Just me. As dawn broke, we left the Archive together. Tharion was waiting in the corridor, eyes shadowed and alert, like someone who’d run here the moment the wards tremored. He straightened when he saw us but didn’t step in our path. “I… felt something,” he said quietly. “The whole lower ring shook. I wasn’t sure if—”
He stopped himself. His gaze flicked over the Pack, taking in the exhaustion, the bruises, the way they stayed gathered close around me. “I just wanted to make sure you were alive.” “I am,” I said. Relief softened the line of his shoulders. “Good.” He didn’t ask what happened. Didn’t demand answers. Whatever he’d expected to find here, it wasn’t something he felt entitled to pry into. “You don’t have to explain anything,” he added, voice low. “I just… didn’t want you walking out to an empty hall.” For a moment we just stood there, two boys linked by things neither of us had language for. “Thank you,” I said. Tharion nodded once—sharp, almost awkward. “We leave for the Elder Peaks at first light. I’ll see you there.” “I’ll be there.” He stepped aside, letting us pass. I looked at my Pack—exhausted, scared, but still standing with me. “Thank you,” I said. “For not letting me drown.” Mira’s wisp pulsed warmly. “That’s what packs do.” Tomorrow we would travel to the Elder Peaks with full legendary power coursing through me—stolen from Earth, locked by divine law for twelve years, freed by my choice. I didn’t know if it would matter.

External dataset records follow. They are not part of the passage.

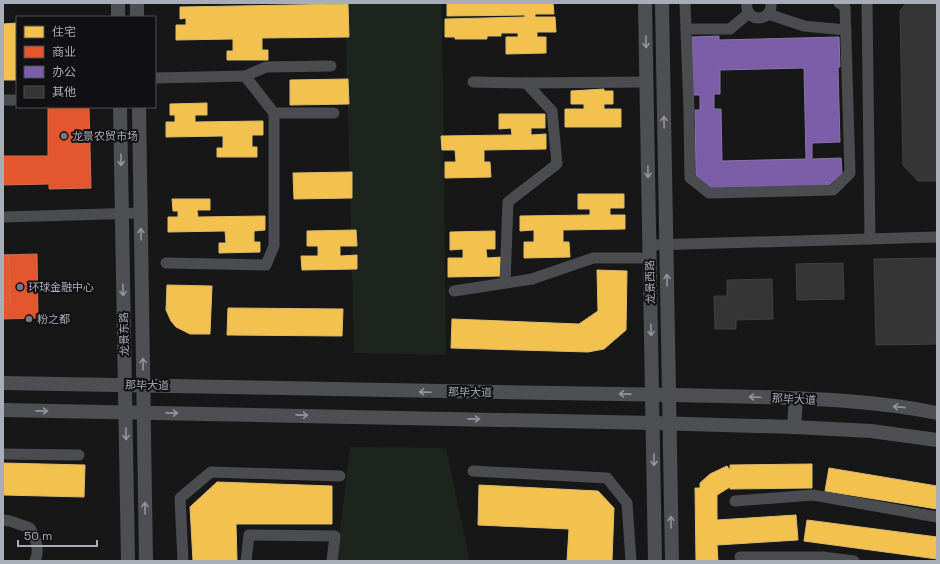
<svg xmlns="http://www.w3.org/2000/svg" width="940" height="564" viewBox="0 0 940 564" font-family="'Space Grotesk','Noto Sans SC',sans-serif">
<rect width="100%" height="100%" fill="#171717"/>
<g fill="#1d241e">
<polygon points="345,3 442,3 446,355 354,353"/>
<polygon points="350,447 446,448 470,561 336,561"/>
</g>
<g fill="#f2c14e" stroke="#dcbb6e">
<polygon points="447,3 553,3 554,14 535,14 535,17 555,17 556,32 537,32 537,37 546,37 546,53 506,54 506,37 518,37 518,33 501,33 501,36 487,36 487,39 455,39 455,37 445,37 445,19 525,17 525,15 447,16"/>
<polygon points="348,4 349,37 262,38 262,50 268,50 268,60 227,60 227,51 233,51 233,39 176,40 176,25 186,25 186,18 180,19 180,7"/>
<polygon points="17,23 17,80 3,80 3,24"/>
<polygon points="348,79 349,104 290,105 290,80"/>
<polygon points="604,89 604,91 613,91 613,104 604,104 604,109 621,109 621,127 565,127 565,109 584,109 584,104 571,104 571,91"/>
<polygon points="207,103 207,115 195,115 195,122 263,121 263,135 252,135 252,147 257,147 257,157 217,157 217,148 223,148 223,136 166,137 166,122 175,122 175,115 170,115 170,104"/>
<polygon points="499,114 545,114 545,128 531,128 531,135 546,134 546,149 484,150 484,162 490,162 491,177 445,178 445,162 456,162 455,150 442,150 441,136 512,135 511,128 499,129"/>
<polygon points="352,172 352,198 294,199 293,173"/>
<polygon points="578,194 624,194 624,208 610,208 610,215 625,215 625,229 563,230 563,242 569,242 570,257 524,258 524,242 534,242 534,230 520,231 520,216 590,215 590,209 578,209"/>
<polygon points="172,199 210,199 210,210 197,210 198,217 265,216 265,230 254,231 254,242 260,242 260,252 219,253 219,243 226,243 225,231 168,232 168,217 178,217 178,211 173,211"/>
<polygon points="356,230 357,246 340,246 340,256 357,255 357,269 302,270 301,256 318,256 318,246 307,246 307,231"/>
<polygon points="495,231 495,249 486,249 487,258 502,257 502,276 448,277 448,258 463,258 463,249 450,250 450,232"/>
<polygon points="597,270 627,271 626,330 604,349 588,352 451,348 452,319 579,324 598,311"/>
<polygon points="167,285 212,286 210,334 190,334 176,327 171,321 166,310"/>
<polygon points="228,308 343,309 342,336 227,335"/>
<polygon points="3,463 85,465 84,497 3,495"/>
<polygon points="812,464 812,488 730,489 730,487 717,495 717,520 796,515 798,540 717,545 718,561 696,561 695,488 700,488 700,483 710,474 727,466 730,470 730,465"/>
<polygon points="829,468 937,486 937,509 825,491"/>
<polygon points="217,482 332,486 332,524 236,524 237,561 193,561 190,507"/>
<polygon points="479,485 598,491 614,508 612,561 567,561 569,529 478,525"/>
<polygon points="807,520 937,537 937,559 804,541"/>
</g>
<g fill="#e4572e" stroke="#d27157">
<polygon points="48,107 89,107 91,188 49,189 49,184 3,185 3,156 48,156"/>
<polygon points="37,254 38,318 3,319 3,255"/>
<polygon points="3,255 9,255 10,302 3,302"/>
</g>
<path fill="#7b5ea7" stroke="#8876ac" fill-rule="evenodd" d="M719,36V40L839,37L840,67H838L840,142L812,143V159L841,158L842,173L829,185L708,188L696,175L695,110H700V95H693L692,37ZM804,68L806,159L722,161L721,109H714V94H720V70Z"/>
<g fill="#353536" stroke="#3f4043">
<polygon points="906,3 937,3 937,181 918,181 903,165 900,11"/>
<polygon points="937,258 937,344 876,345 874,259"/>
<polygon points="843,263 844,299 797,300 796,264"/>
<polygon points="772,279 773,319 736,320 736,329 715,329 714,296 727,296 727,280"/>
</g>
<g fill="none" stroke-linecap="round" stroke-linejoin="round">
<g stroke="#4b4c50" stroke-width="11">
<polyline points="685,3 689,111 690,178 709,193 833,190 850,173 845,7 839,3"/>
<path d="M747,3C744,23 773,23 771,3"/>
<polyline points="867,3 870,239"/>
<polyline points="768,14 804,26 846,30"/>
<polyline points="686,29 730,29 749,13"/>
<polyline points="245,76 266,67 331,66"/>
<polyline points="155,78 245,76 274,113 274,246 266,265 166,263"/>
<polyline points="473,82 526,83 552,111 557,164 508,202 505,283"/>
<polyline points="526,83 647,82"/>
<polyline points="3,100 17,100"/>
<polyline points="274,113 334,113"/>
<polyline points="3,217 141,213"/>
<polyline points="650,245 937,237"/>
<polyline points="454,291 532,279 593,258 650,258"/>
<polyline points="3,454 79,455"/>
<polyline points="473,471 607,478 627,503 631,561"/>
<polyline points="735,501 813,495 937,517"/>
<path d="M3,520L10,521L30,528C36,538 40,550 35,561"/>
<polyline points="740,557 823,557 854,561"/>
<polyline points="183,561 180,498 211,472 340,476"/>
<polyline points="246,561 249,535 335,536 332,561"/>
</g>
<g stroke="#4d4f52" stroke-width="14">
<polyline points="118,3 118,17"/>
<polyline points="137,3 137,17"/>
<polyline points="645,3 655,561"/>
<polyline points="662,3 672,561"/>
<polyline points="120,107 128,561"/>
<polyline points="139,107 146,561"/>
<path d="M3,383C186,386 369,391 553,393C622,394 690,395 759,397C818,399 879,401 937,413"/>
<polyline points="3,410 653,423 794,427 871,431 937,440"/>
<polyline points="794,427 796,399"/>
</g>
</g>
<defs><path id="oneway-shaft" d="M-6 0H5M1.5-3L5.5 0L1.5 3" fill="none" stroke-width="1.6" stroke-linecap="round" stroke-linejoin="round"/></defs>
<g stroke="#91969e">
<use href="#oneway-shaft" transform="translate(646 42) rotate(89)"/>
<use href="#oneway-shaft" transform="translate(664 122) rotate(-91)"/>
<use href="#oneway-shaft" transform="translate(121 160) rotate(89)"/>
<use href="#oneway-shaft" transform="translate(648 172) rotate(89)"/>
<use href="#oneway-shaft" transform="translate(141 234) rotate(-91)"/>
<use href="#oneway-shaft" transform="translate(667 280) rotate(-91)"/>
<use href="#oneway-shaft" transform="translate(123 290) rotate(89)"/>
<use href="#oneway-shaft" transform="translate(651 330) rotate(89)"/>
<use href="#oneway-shaft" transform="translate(143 364) rotate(-91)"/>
<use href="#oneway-shaft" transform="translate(425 392) rotate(-178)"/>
<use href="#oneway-shaft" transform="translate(625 394) rotate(-179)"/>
<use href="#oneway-shaft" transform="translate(755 397) rotate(-178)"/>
<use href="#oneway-shaft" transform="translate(899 407) rotate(-174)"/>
<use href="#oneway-shaft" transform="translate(42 411) rotate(1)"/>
<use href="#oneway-shaft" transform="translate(172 413) rotate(1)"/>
<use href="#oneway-shaft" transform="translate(302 415) rotate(1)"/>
<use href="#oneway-shaft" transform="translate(474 419) rotate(1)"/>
<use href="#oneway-shaft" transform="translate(126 434) rotate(89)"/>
<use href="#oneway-shaft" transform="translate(654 460) rotate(89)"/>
<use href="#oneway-shaft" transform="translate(145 508) rotate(-91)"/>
<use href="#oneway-shaft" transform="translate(671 522) rotate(-91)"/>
</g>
<g fill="#757880" stroke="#111113" stroke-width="1.5">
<circle cx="64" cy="136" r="4"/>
<circle cx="20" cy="287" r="4"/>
<circle cx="29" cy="319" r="4"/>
</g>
<g text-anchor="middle" stroke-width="4" stroke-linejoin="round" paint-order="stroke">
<g font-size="11" fill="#a8adb8" stroke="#111113" text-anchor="start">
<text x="72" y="140">龙景农贸市场</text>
<text x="28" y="291">环球金融中心</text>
<text x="37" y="323">粉之都</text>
</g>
<g font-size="11" fill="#a8adb8" stroke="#111113">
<text transform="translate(650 282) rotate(-91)" y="4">龙景西路</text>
<text transform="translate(124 334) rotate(-91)" y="4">龙景东路</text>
<text transform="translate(147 385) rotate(1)" y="4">那毕大道</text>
<text transform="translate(470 392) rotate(1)" y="4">那毕大道</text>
<text transform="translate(794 399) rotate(3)" y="4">那毕大道</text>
</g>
</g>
<rect width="940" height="564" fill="none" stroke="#a8adb8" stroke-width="8"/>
<rect x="16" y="16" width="140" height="92" fill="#111113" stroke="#4d4f55"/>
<rect x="24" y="26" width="20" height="12" fill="#f2c14e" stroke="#4d4f55"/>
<text x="52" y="36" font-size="12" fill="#a8adb8">住宅</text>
<rect x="24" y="46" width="20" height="12" fill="#e4572e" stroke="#4d4f55"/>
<text x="52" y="56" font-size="12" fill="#a8adb8">商业</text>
<rect x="24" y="66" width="20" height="12" fill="#7b5ea7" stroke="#4d4f55"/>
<text x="52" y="76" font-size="12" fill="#a8adb8">办公</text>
<rect x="24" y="86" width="20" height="12" fill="#353536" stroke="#4d4f55"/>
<text x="52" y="96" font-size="12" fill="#a8adb8">其他</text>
<path d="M18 540v6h79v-6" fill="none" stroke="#a8adb8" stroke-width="2"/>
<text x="24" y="540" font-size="12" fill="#a8adb8" stroke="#111113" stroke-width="3" paint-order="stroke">50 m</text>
</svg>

Didn’t know if the Sevenfold would work.
But I knew one thing: Whatever happened in Valthor’s chamber, I’d face it as myself—Ethan Daniels wearing Lucien Alaris’s face, carrying stolen power, bound to a Pack that chose me despite everything. I lay in bed as dawn approached, staring at the ceiling. The Pack knew what I was. They’d chosen me anyway. But my parents had ridden away this morning still calling me Lucien. I closed my eyes against the thought and tried to sleep. Tomorrow, the Elder Peaks. Everything else could wait.